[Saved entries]
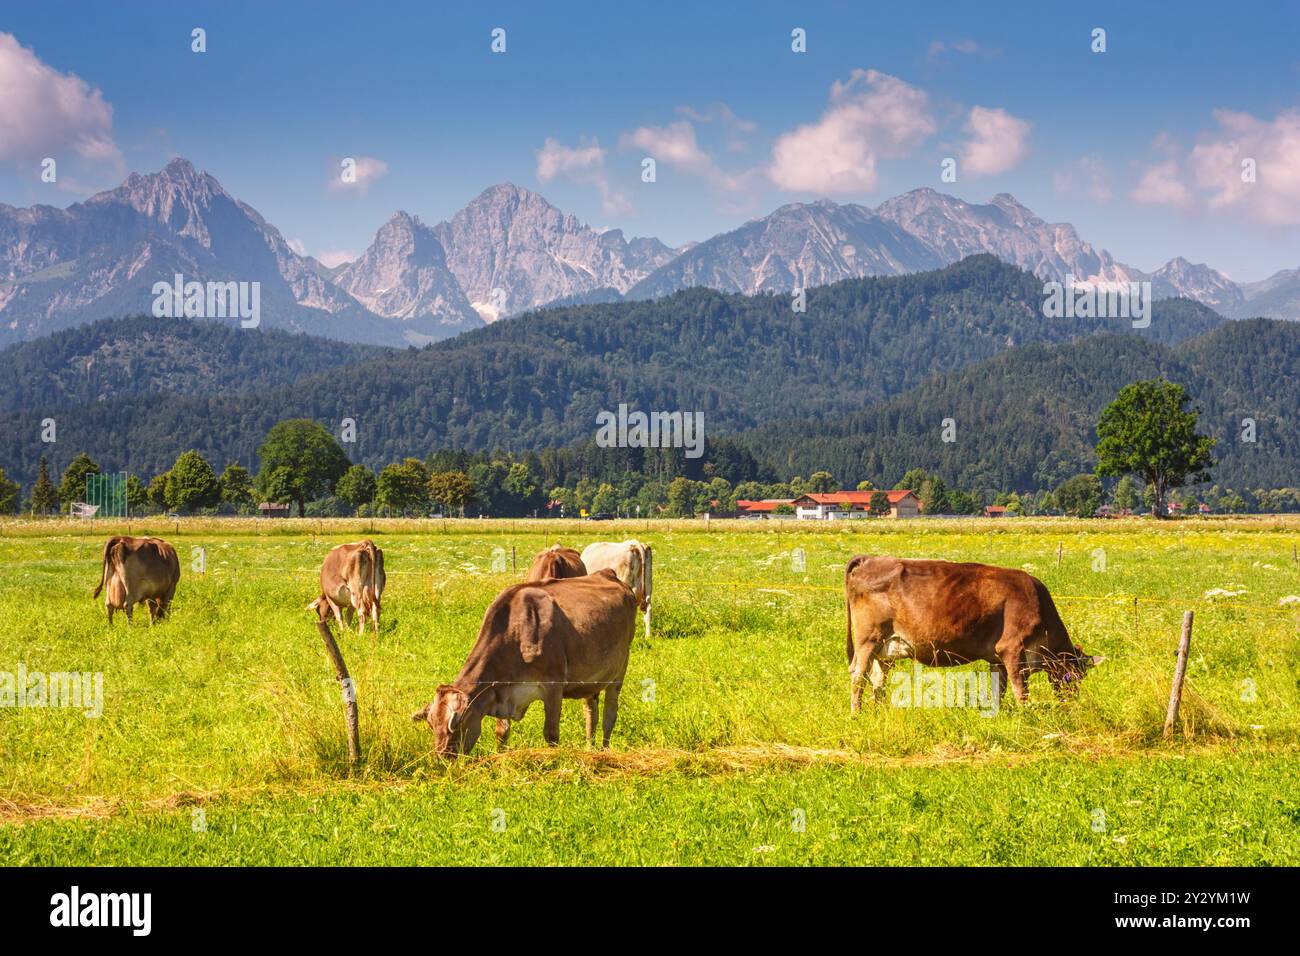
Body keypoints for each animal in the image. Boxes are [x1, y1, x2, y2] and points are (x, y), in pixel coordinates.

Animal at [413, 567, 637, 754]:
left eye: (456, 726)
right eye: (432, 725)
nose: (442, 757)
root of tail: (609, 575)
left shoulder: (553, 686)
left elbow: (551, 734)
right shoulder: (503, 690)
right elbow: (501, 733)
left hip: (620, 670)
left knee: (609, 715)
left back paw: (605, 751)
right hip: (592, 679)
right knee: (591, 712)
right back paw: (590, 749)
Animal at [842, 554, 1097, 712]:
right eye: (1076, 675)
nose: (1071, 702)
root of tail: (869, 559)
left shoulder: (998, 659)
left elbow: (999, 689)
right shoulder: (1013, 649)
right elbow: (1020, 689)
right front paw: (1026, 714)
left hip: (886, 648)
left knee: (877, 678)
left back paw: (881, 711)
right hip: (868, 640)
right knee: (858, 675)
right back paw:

[Requirement]
Retype exactly the lines from the one containing "nose: (442, 757)" through the last line of the records above, including both.

[Exercise answer]
nose: (442, 757)
root of tail: (609, 575)
left shoulder: (553, 686)
left elbow: (551, 734)
right shoulder: (503, 690)
right elbow: (501, 733)
left hip: (620, 670)
left knee: (609, 715)
left back paw: (605, 751)
right hip: (592, 679)
right knee: (591, 712)
right back paw: (590, 749)
Animal at [842, 554, 1097, 712]:
right eye: (1076, 675)
nose: (1071, 702)
root of tail: (869, 559)
left shoulder: (998, 659)
left elbow: (999, 689)
right shoulder: (1013, 649)
right elbow: (1020, 689)
right front paw: (1026, 714)
left hip: (886, 648)
left knee: (877, 678)
left back paw: (881, 711)
right hip: (868, 640)
right knee: (858, 675)
right back paw:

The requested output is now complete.